## WHAT YOU WILL DO
Give back the whole listing exactly as written, pictures excluded.

## DATA SECTION
──────────────────────────────

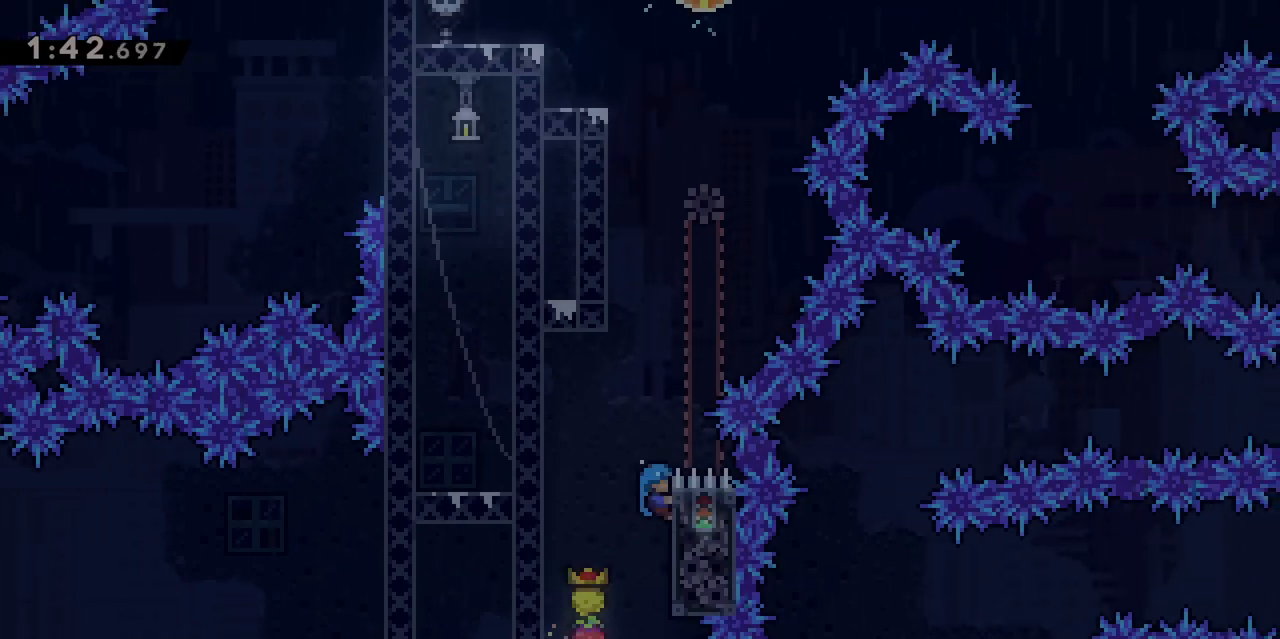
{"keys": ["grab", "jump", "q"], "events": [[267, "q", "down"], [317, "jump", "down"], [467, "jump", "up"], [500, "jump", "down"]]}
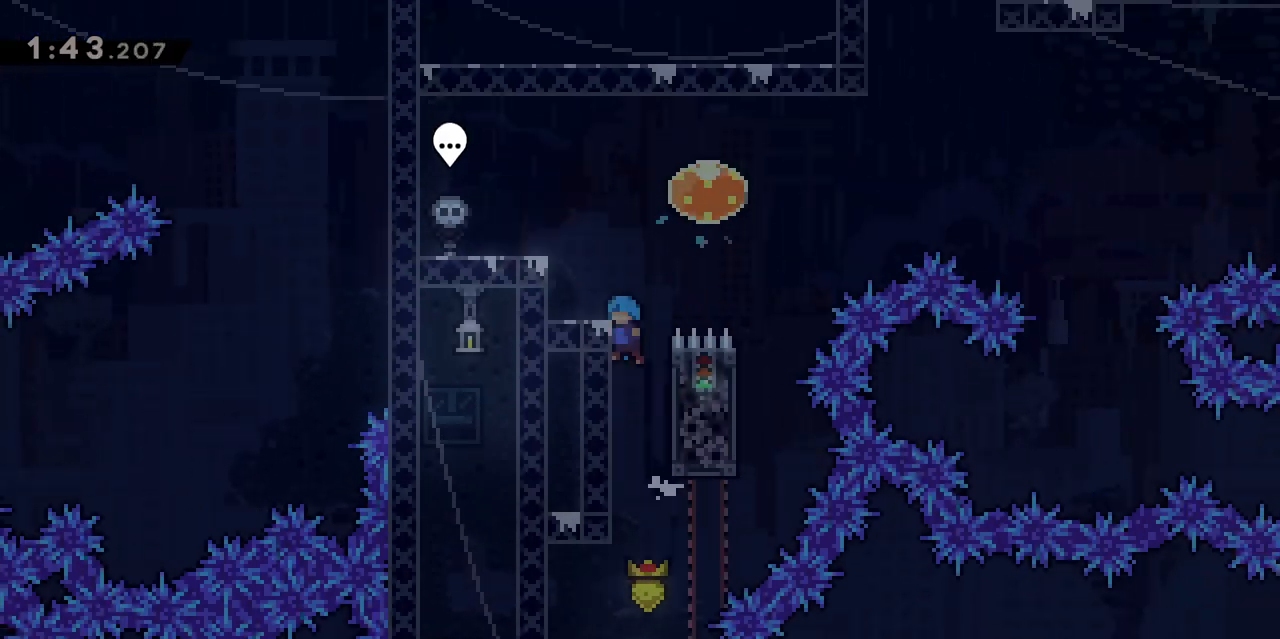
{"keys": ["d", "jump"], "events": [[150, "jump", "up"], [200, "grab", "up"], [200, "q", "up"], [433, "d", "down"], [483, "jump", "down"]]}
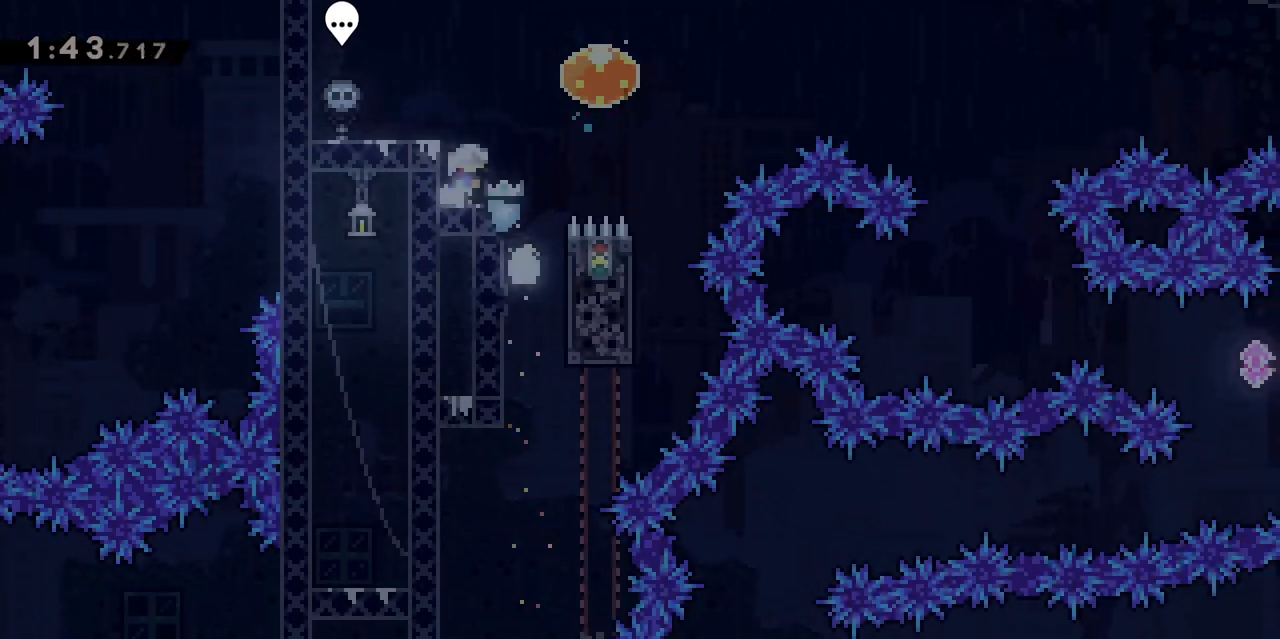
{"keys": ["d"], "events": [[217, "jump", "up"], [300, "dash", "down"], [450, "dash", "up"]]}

──────────────────────────────

## WRITTEN SOLUTION
{"keys": ["grab", "jump", "q"], "events": [[267, "q", "down"], [317, "jump", "down"], [467, "jump", "up"], [500, "jump", "down"]]}
{"keys": ["d", "jump"], "events": [[150, "jump", "up"], [200, "grab", "up"], [200, "q", "up"], [433, "d", "down"], [483, "jump", "down"]]}
{"keys": ["d"], "events": [[217, "jump", "up"], [300, "dash", "down"], [450, "dash", "up"]]}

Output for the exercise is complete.